If there were ironclad rules, we would all be following them.
If there were inter-market relationships we could set our watches by, everyone would always know what time it was.
If there were immutable formulas, we’d all have adopted them a long time ago.
If there were an answer, we’d have all had the whisper of it imprinted on our very souls.
If there were a shortcut or a cheat code, every little boy and girl would have grown up knowing it.
But there are not. The reality looks more like this:
“Josh, what is the impact of interest rates on the stock market?”

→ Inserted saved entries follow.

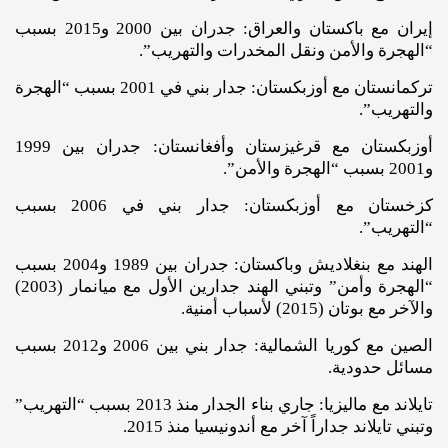
إيران مع باكستان والعراق: جدران بين 2000 و2015 بسبب
“الهجرة والأمن ونقل المخدرات والتهريب”.
تركمانستان مع أوزبكستان: جدار بني في 2001 بسبب “الهجرة
والتهريب”.
أوزبكستان مع قرغيزستان وأفغانستان: جدران بين 1999
و2001 بسبب “الهجرة والأمن”.
كزخستان مع أوزبكستان: جدار بني في 2006 بسبب
“التهريب”.
الهند مع بنغلاديش وباكستان: جدران بين 1989 و2004 بسبب
“الهجرة وأمن” وتبني الهند جدارين الأول مع ميانمار (2003)
والآخر مع بوتان (2015) لأسباب أمنية.
الصين مع كوريا الشمالية: جدار بني بين 2006 و2012 بسبب
مسائل حدودية.
تايلاند مع ماليزيا: جاري بناء الجدار منذ 2013 بسبب “التهريب”
وتبني تايلاند جداراً آخر مع أندونيسيا منذ 2015.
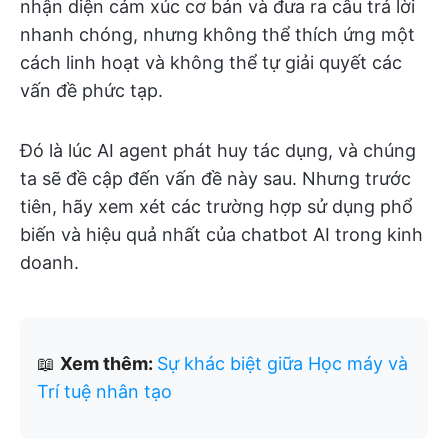
nhận diện cảm xúc cơ bản và đưa ra câu trả lời
nhanh chóng, nhưng không thể thích ứng một
cách linh hoạt và không thể tự giải quyết các
vấn đề phức tạp.
Đó là lúc AI agent phát huy tác dụng, và chúng
ta sẽ đề cập đến vấn đề này sau. Nhưng trước
tiên, hãy xem xét các trường hợp sử dụng phổ
biến và hiệu quả nhất của chatbot AI trong kinh
doanh.
📖
Xem thêm:
Sự khác biệt giữa Học máy và
Trí tuệ nhân tạo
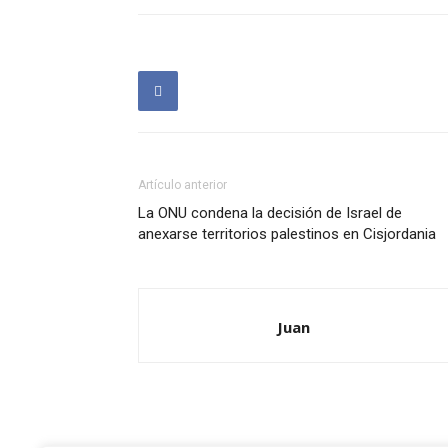
Artículo anterior
La ONU condena la decisión de Israel de
anexarse territorios palestinos en Cisjordania
Juan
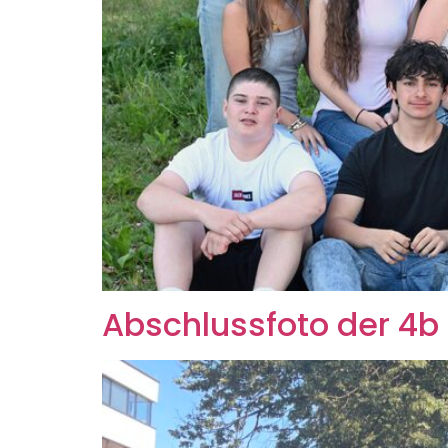
Abschlussfoto der 4b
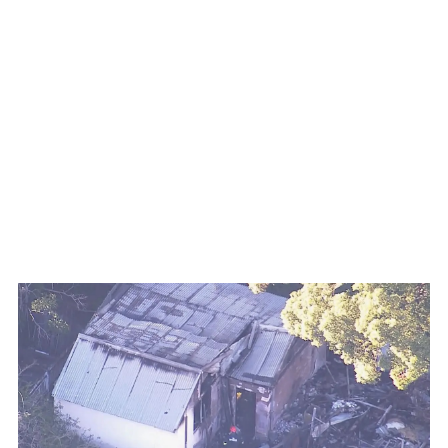
WATCH ON YOUTUBE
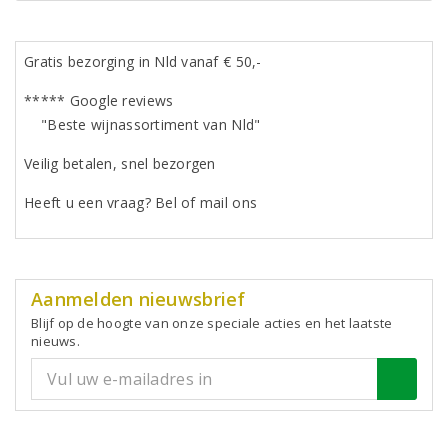
Gratis bezorging in Nld vanaf € 50,-
***** Google reviews
"Beste wijnassortiment van Nld"
Veilig betalen, snel bezorgen
Heeft u een vraag? Bel of mail ons
Aanmelden nieuwsbrief
Blijf op de hoogte van onze speciale acties en het laatste
nieuws.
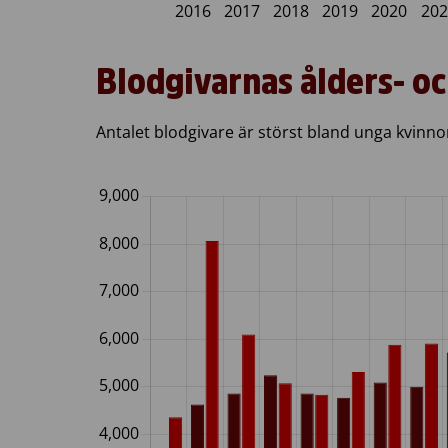
Blodgivarnas ålders- o
Antalet blodgivare är störst bland unga kvinno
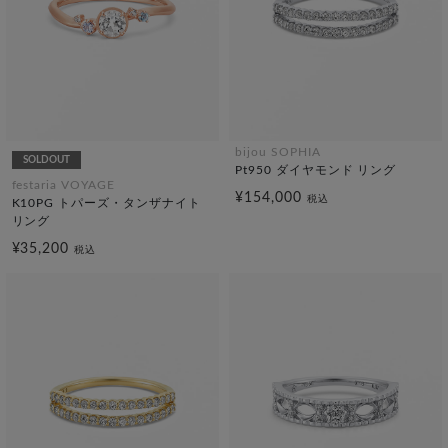
bijou SOPHIA
SOLDOUT
Pt950 ダイヤモンド リング
festaria VOYAGE
¥154,000
税込
K10PG トパーズ・タンザナイト
リング
¥35,200
税込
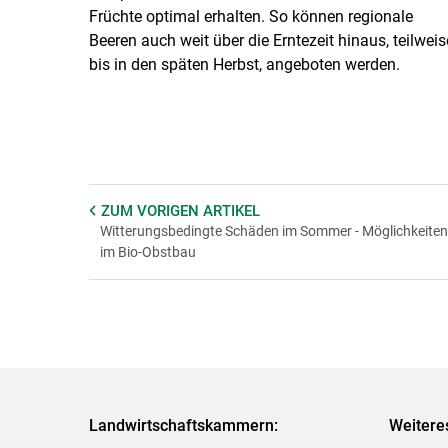
Früchte optimal erhalten. So können regionale
Beeren auch weit über die Erntezeit hinaus, teilweis
bis in den späten Herbst, angeboten werden.
ZUM VORIGEN
ARTIKEL
Witterungsbedingte Schäden im Sommer - Möglichkeiten
im Bio-Obstbau
Landwirtschaftskammern:
Weitere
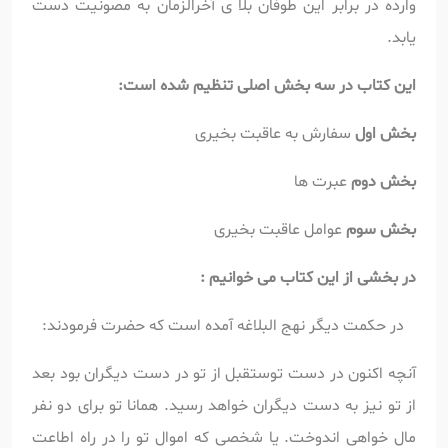
وارده در برابر این طوفان بلا ی آخرالزمان به مصونیت دست
یابد.
این کتاب در سه بخش اصلی تنظیم شده است:
بخش اول
سفارش به عاقبت بخیری
بخش دوم
عبرت ها
بخش سوم
عوامل عاقبت بخیری
در بخشی از این کتاب می خوانیم :
در حکمت دیگر نهج البلاغه آمده است که حضرت فرمودند:
آنچه اکنون در دست توستقبل از تو در دست دیگران بود بعد
از تو نیز به دست دیگران خواهد رسید. همانا تو برای دو نفر
مال خواهی اندوخت. یا شخصی که اموال تو را در راه اطاعت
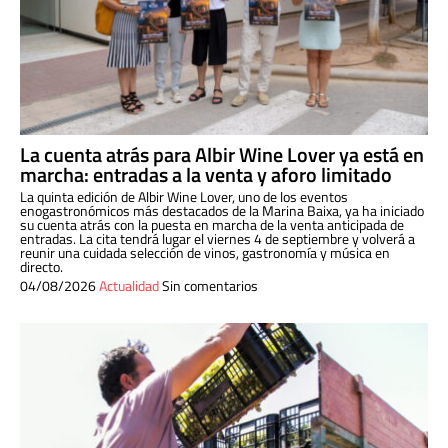
La cuenta atrás para Albir Wine Lover ya está en
marcha: entradas a la venta y aforo limitado
La quinta edición de Albir Wine Lover, uno de los eventos
enogastronómicos más destacados de la Marina Baixa, ya ha iniciado
su cuenta atrás con la puesta en marcha de la venta anticipada de
entradas. La cita tendrá lugar el viernes 4 de septiembre y volverá a
reunir una cuidada selección de vinos, gastronomía y música en
directo.
04/08/2026
Actualidad
Sin comentarios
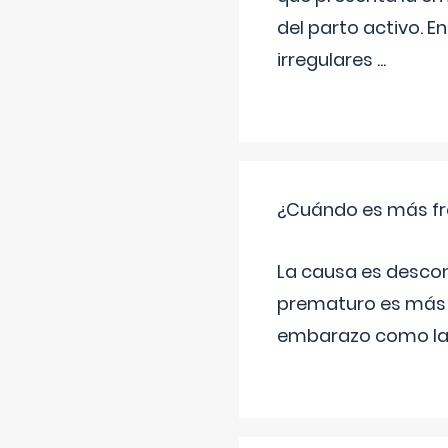
del parto activo. 
irregulares
...
¿Cuándo es más fr
La causa es descon
prematuro es más 
embarazo como las 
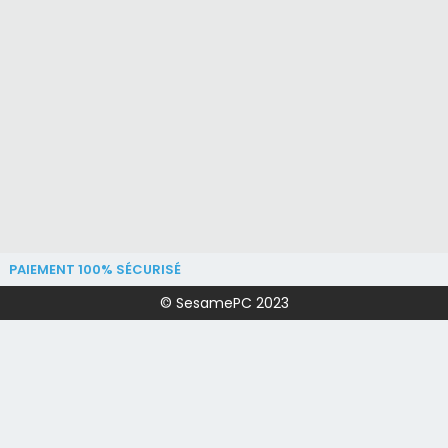
PAIEMENT 100% SÉCURISÉ
© SesamePC 2023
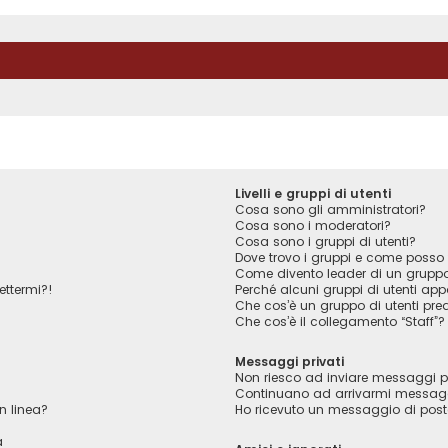
Livelli e gruppi di utenti
Cosa sono gli amministratori?
Cosa sono i moderatori?
Cosa sono i gruppi di utenti?
Dove trovo i gruppi e come posso f
Come divento leader di un grupp
ettermi?!
Perché alcuni gruppi di utenti appa
Che cos’è un gruppo di utenti pred
Che cos’è il collegamento “Staff”?
Messaggi privati
Non riesco ad inviare messaggi pr
Continuano ad arrivarmi messaggi 
n linea?
Ho ricevuto un messaggio di pos
a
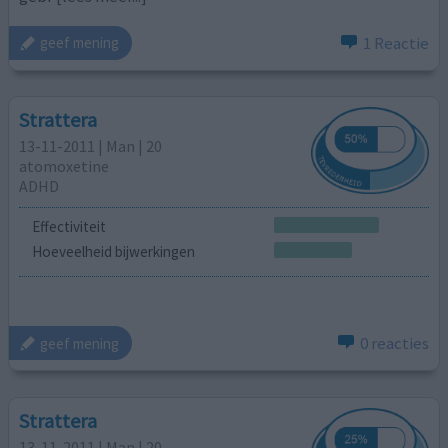
1 Reactie
geef mening
Strattera
13-11-2011 | Man | 20
atomoxetine
ADHD
Effectiviteit
Hoeveelheid bijwerkingen
0 reacties
geef mening
Strattera
13-11-2011 | Man | 20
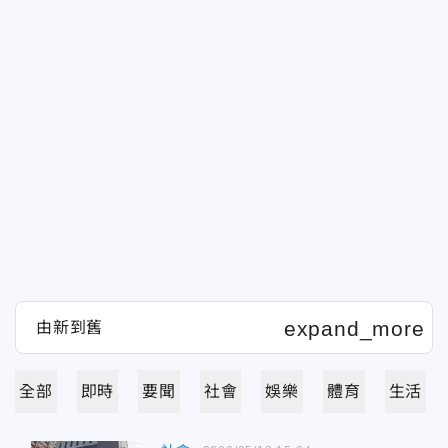
全部
即時
要聞
社會
娛樂
體育
生活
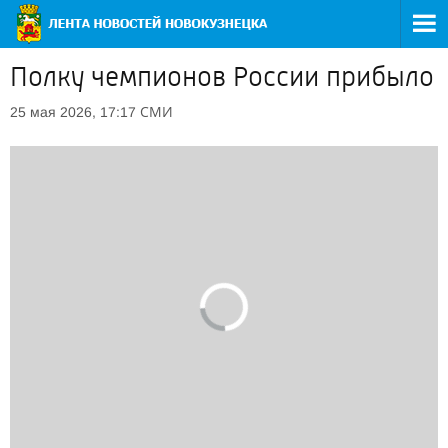
Полку чемпионов России прибыло
СМИ
25 мая 2026, 17:17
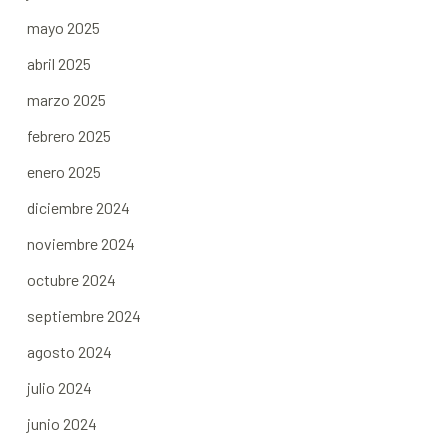
mayo 2025
abril 2025
marzo 2025
febrero 2025
enero 2025
diciembre 2024
noviembre 2024
octubre 2024
septiembre 2024
agosto 2024
julio 2024
junio 2024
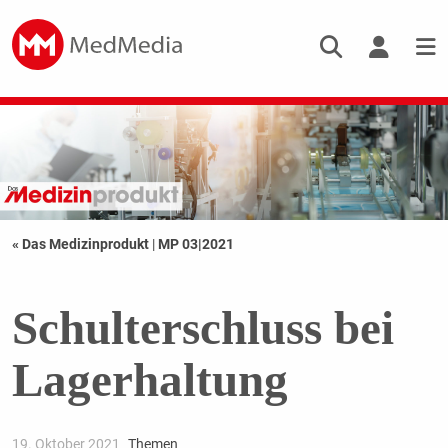
« Das Medizinprodukt
|
MP 03|2021
Schulterschluss bei
Lagerhaltung
19. Oktober 2021
Themen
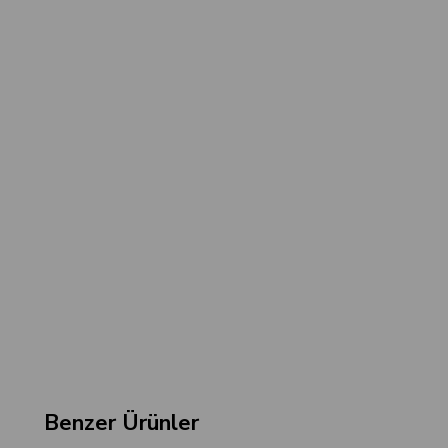
Benzer Ürünler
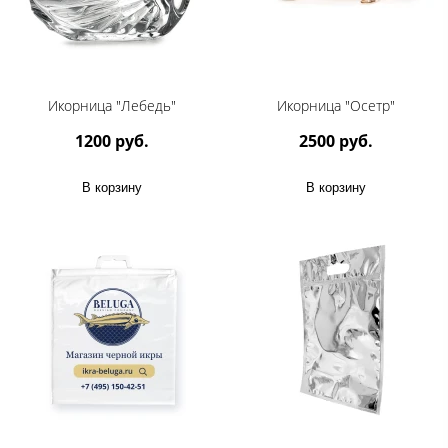
Икорница "Лебедь"
Икорница "Осетр"
1200 руб.
2500 руб.
В корзину
В корзину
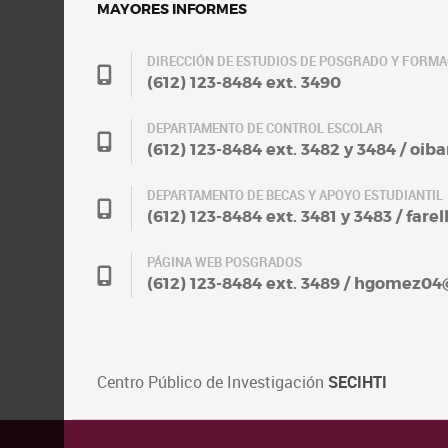
MAYORES INFORMES
DIRECCIÓN DE ESTUDIOS DE POSGRADO Y FORM
(612) 123-8484 ext. 3490
DEPARTAMENTO DE CONTROL ESCOLAR
(612) 123-8484 ext. 3482 y 3484 / oi
DEPARTAMENTO DE BECAS Y APOYO ESTUDIANTIL
(612) 123-8484 ext. 3481 y 3483 / fa
PÁGINA WEB POSGRADOS
(612) 123-8484 ext. 3489 / hgomez0
Centro Público de Investigación
SECIHTI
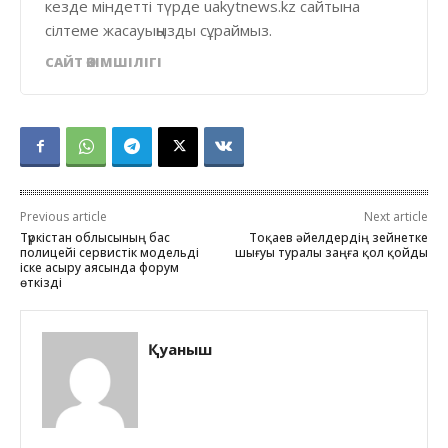
кезде міндетті түрде uakytnews.kz сайтына
сілтеме жасауыңызды сұраймыз.
САЙТ ӘКІМШІЛІГІ
Previous article
Next article
Түркістан облысының бас
Тоқаев әйелдердің зейнетке
полицейі сервистік модельді
шығуы туралы заңға қол қойды
іске асыру аясында форум
өткізді
Қуаныш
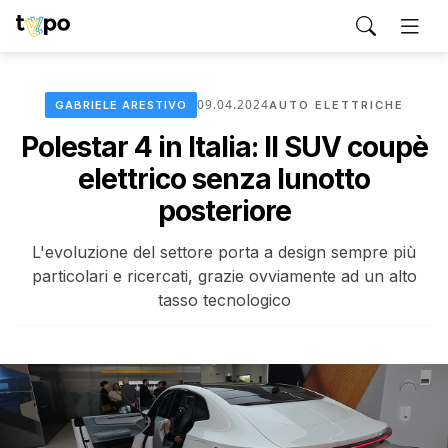
09.04.2024
GABRIELE ARESTIVO
AUTO ELETTRICHE
Polestar 4 in Italia: Il SUV coupè
elettrico senza lunotto
posteriore
L'evoluzione del settore porta a design sempre più
particolari e ricercati, grazie ovviamente ad un alto
tasso tecnologico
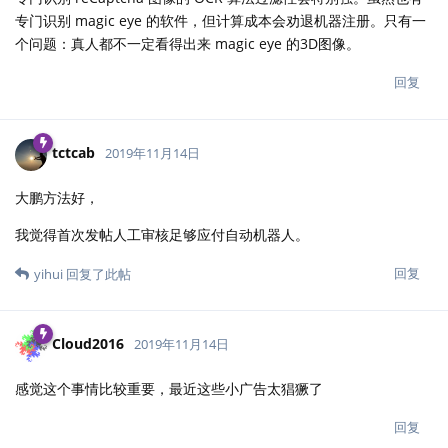
专门识别 magic eye 的软件，但计算成本会劝退机器注册。只有一
个问题：真人都不一定看得出来 magic eye 的3D图像。
回复
tctcab
2019年11月14日
大鹏方法好，
我觉得首次发帖人工审核足够应付自动机器人。
回复
yihui
回复了此帖
Cloud2016
2019年11月14日
感觉这个事情比较重要，最近这些小广告太猖獗了
回复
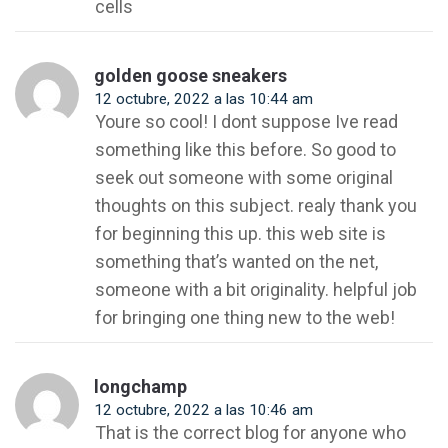
cells
golden goose sneakers
12 octubre, 2022 a las 10:44 am
Youre so cool! I dont suppose Ive read
something like this before. So good to
seek out someone with some original
thoughts on this subject. realy thank you
for beginning this up. this web site is
something that’s wanted on the net,
someone with a bit originality. helpful job
for bringing one thing new to the web!
longchamp
12 octubre, 2022 a las 10:46 am
That is the correct blog for anyone who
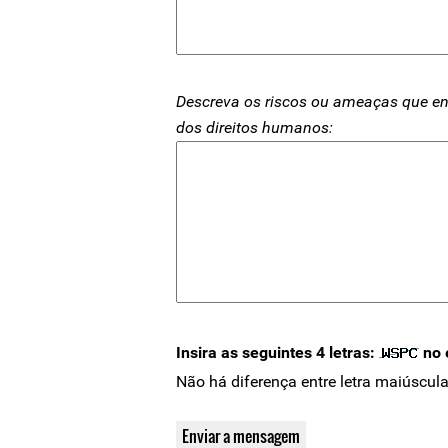
Descreva os riscos ou ameaças que en
dos direitos humanos:
Insira as seguintes 4 letras:
no 
Não há diferença entre letra maiúscula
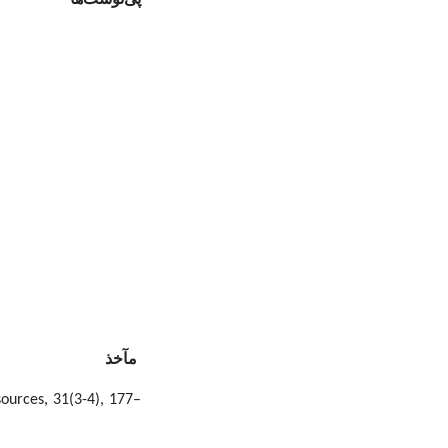
پی‌نوشت‌ها
مآخذ
sources, 31(3-4), 177–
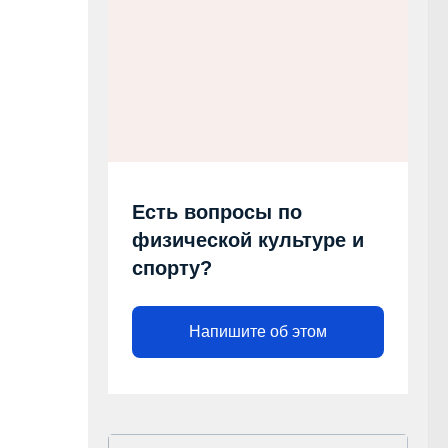
Есть вопросы по
физической культуре и
спорту?
Напишите об этом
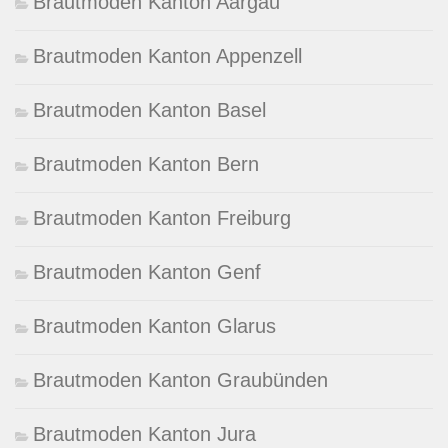
Brautmoden Kanton Aargau
Brautmoden Kanton Appenzell
Brautmoden Kanton Basel
Brautmoden Kanton Bern
Brautmoden Kanton Freiburg
Brautmoden Kanton Genf
Brautmoden Kanton Glarus
Brautmoden Kanton Graubünden
Brautmoden Kanton Jura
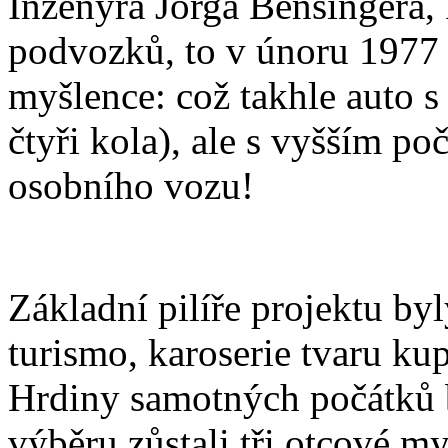
Inženýra Jörga Bensingera,
podvozků, to v únoru 1977 i
myšlence: což takhle auto s
čtyři kola), ale s vyšším po
osobního vozu!
Základní pilíře projektu by
turismo, karoserie tvaru ku
Hrdiny samotných počátků 
výběru zůstali tři otcové m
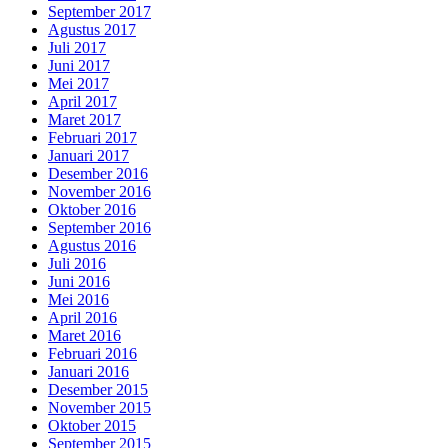
September 2017
Agustus 2017
Juli 2017
Juni 2017
Mei 2017
April 2017
Maret 2017
Februari 2017
Januari 2017
Desember 2016
November 2016
Oktober 2016
September 2016
Agustus 2016
Juli 2016
Juni 2016
Mei 2016
April 2016
Maret 2016
Februari 2016
Januari 2016
Desember 2015
November 2015
Oktober 2015
September 2015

— Downtown Josh Brown (@ReformedBroker) February 10, 2018
And you can tell that this is the truth precisely by how disappointing it is. Lies are satisfying, they were created to be crowd-pleasers, hence the speed with which they spread. Truths are ugly and annoying, with no one in possession of them being wholly content. Complex, adaptive systems do not owe you the satisfaction of being neat, easy, clean or compact enough to be shoehorned into some sort of axiomatic nursery rhyme.
Be terrified of anyone you come across who says otherwise. And build durable portfolios in recognition of this.
“People who rely heavily on forecasts seem to think there’s only one possibility, meaning risk can be eliminated if they just figure out which one it is. The rest of us know many possibilities exist today, and it’s not knowable which of them will occur. Further, things are subject to change, meaning there will be new possibilities tomorrow. This uncertainty as to which of the possibilities will occur is the source of risk in investing.”